T-Pot Caterers was one of the busiest booths of the day, offering brownies and carrot cake made without dairy products and eggs. Samples of kale chips, a substitute for potato chips was a big attraction. The catering company is owned by husband and wife team Sherman and Marilyn Pyatt also gave tips on healthy eating to those at the booth. “A lot of people think that healthy food does not tastes good but you can have both tasty and nutritional food at the same time,” Sherman Pyatt said.

Pyatt is the author of several books about African American culture and has a cook book on soul food with a healthy twist.

Dr. Ida Johnson Spruill, a member of the black nurses association and recent recipient of the Presidential Early Careers Awards for Scientists and Engineers awarded to 102 recipients nationally by President Barrack Obama said she thought the turnout was good.

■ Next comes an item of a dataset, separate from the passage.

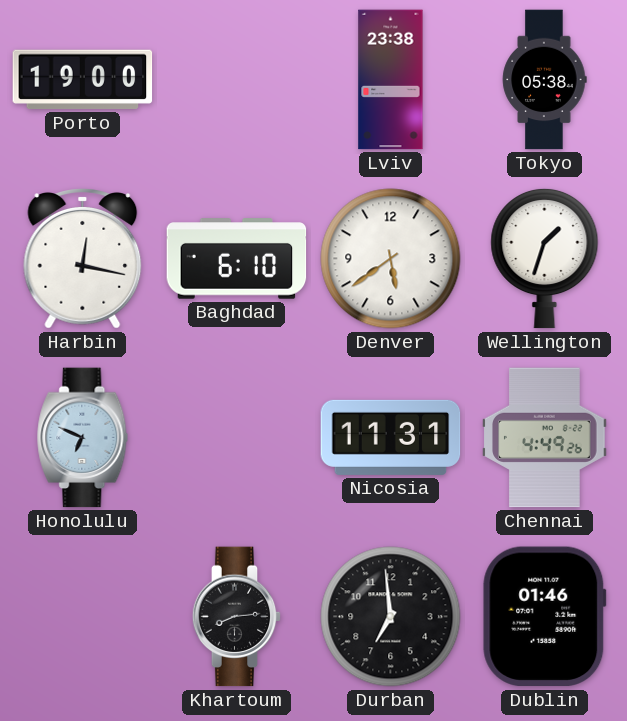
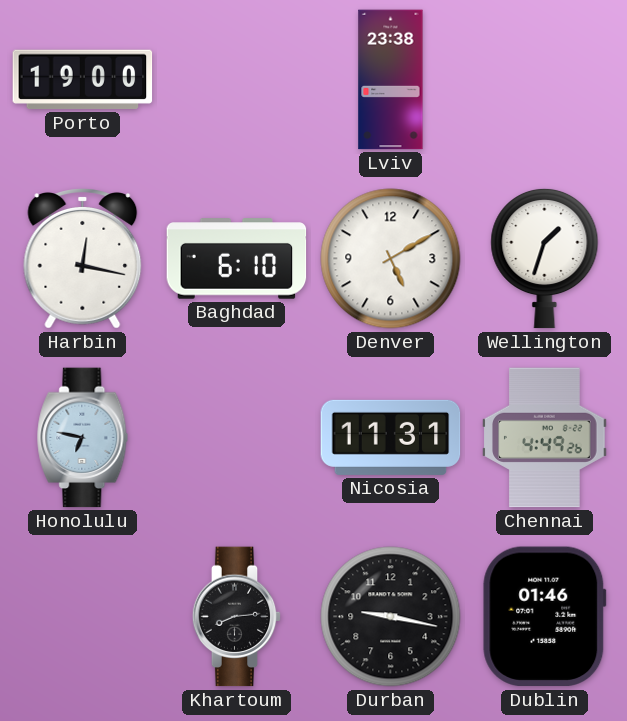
Tokyo: 05:38 -> none
Denver: 5:39 -> 5:10
Honolulu: 6:49 -> 6:47
Durban: 6:59 -> 9:17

“It shows the community is interested in good health and want to know how to stay healthy. By providing the health fair it gives people a place to come to to get answers regarding their health conditions where they might not otherwise go to a traditional medical facility,” she said.

Charles Turner has been to several of the previous health fairs hosted by the nurses association. He said he used to get tested for various ailments. “I used to come (here) back when the fair was held at the old gym and I missed it when they stopped,” he said.

This was the 24th year that the fair has been presented and if the crowd is any indication of the resident’s interest in health issues it will be around for a long time to come.